Speaking of hype, let’s talk first about These New Puritans. My mother always told me that if you haven’t got anything nice to say, don’t say anything at all.
After their set, the roadies came on and did their stuff. And then pulled a huge white sheet down over the front of the stage. As the lights dimmed, the reason became clear. Unseen, the band launched into “Intro”, and suddenly lights at the back of the stage lit the band’s shadows onto the sheet, in time with the music. One second, the drummer, the next, Romy Madley Croft on guitar, then Oliver Sim. The shadows overlapped one another, grew and shrunk, to hugely hypnotic effect. At the climax of the song, the sheet fell to the ground. I’ve not heard such a rapturous response to a band’s entrance for years.
This care and attention is at the heart of The Xx. Putting up a white sheet and playing behind it is easy. Anyone could do it, but no-one else does. And like the sheet trick, their music seems simple – just drums, bass, guitar, a little keyboard, two singers. It’s just R’n’B mixed with New Order and The Cure with some drowsy singing on top, isn’t it? But it’s not. The simple lines intertwine to become so much more than the sum of their parts that it’s nearly beyond belief.
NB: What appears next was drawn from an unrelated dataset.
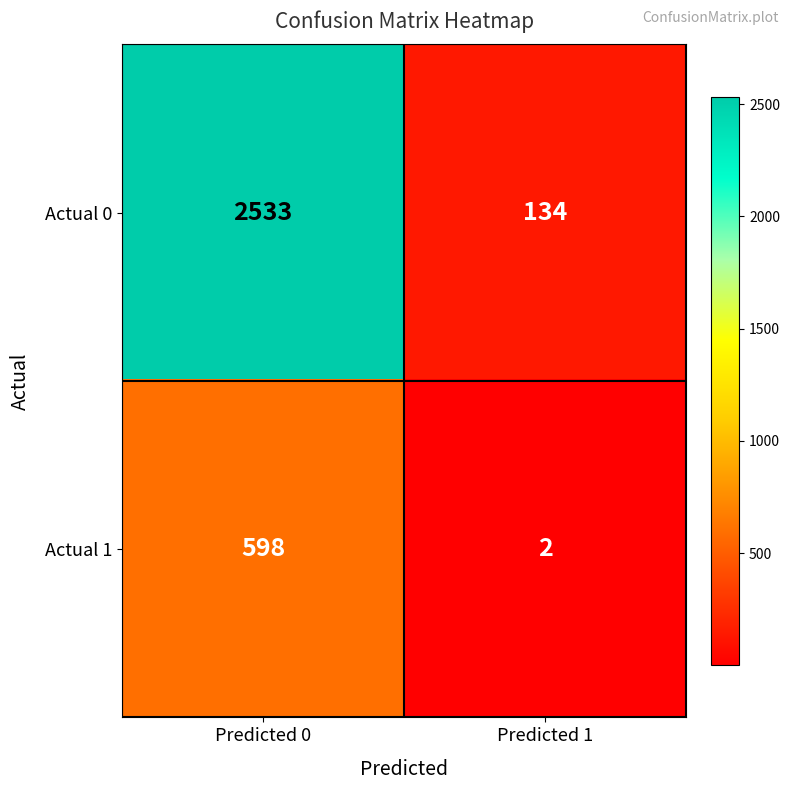

What is the sum of the Actual 1 values at Predicted 0 and Predicted 1?

600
Chatting to a mate on the way home from work before the gig, he wondered aloud what The Xx would be like live. “Quiet, I expect”, he said. That’s what I thought. But Jamie Smith seems quite willing and able to use his Sarf Lahndahn upbringing to infuse his backing drums and keyboards with a heavy dubstep sound This is a sound impossible to miss in London, even in nicer parts of the city like Putney1. You can’t even listen to Radio 42 without some pirate station bursting over the top whilst you’re trying to concentrate on In Our Time. And they were surprisingly loud; ok, not quite Mastodon or The Twilight Sad loud, but enough to make my trousers shake. Trouser-shaking is good.
Their set did, somewhat predictably, consisted of everything from “Xx” plus “Teardrops”, but we weren’t complaining. “Crystalised”, coming early on, displayed everything that’s good about The Xx; their twin voices meshing together, the bassline and the guitar dancing around one another, and with the drum machine being played live, a sense that these weren’t just pre-programmed beats and an exercise in going through the motions.
“Heart Skipped A Beat” was memorably brilliant and sent me back to my iPhone to listen afresh in the morning (always a sign of a good live band, that). “Teardrops” was introduced with “We played this last night for the first time in ages, so sorry if it goes wrong”. It didn’t, with the two-step reinvention showing lesser bands how to do this cover version lark properly (looking in your direction, Florence and the Overhyped Machine). “Basic Space”, my personal favourite, almost got me tearducts going. Almost, but not quite – what kind of a wuss do you take me for?
It was an evening of stepping into someone else’s world. A nighttime, teenage world, of doubts and heartbreak and lust and that wooziness of not knowing or understanding what was happening in your outer and inner life. You can just tell how this music was created by close friends, growing up together, creating a feeling of seeing into their little gang, eavesdropping on those nights in one or another’s bedroom, painstakingly crafting these little nuggets of beauty with the magpie instinct natural to a generation growing up with all the music in the world just a click away.
They really know what they are doing, this lot. In some ways, they remind me of The White Stripes, with their singleminded purity of sound and image. I wonder where they will go next; maybe they’ll be like Tindersticks and make a second album that’s just like the first one, only more so. If they can harness their enviable talents and push on to make another great record, we could be talking about them in hushed tones in years to come. Their sound has already developed from last year, with a much heavier backline, and stronger singing voices, so I look forward to whatever they come out with next.
Catch them on tour in the UK and at SXSW in the US later this month. Do it now, before they either become huge, or disappear.
1 Yes, I know they went to the Elliott School, bang in the middle of a large council estate, but it’s hardly Brixton or Tower Hamlets, is it?
2 The BBC radio station, rather than the band, obviously.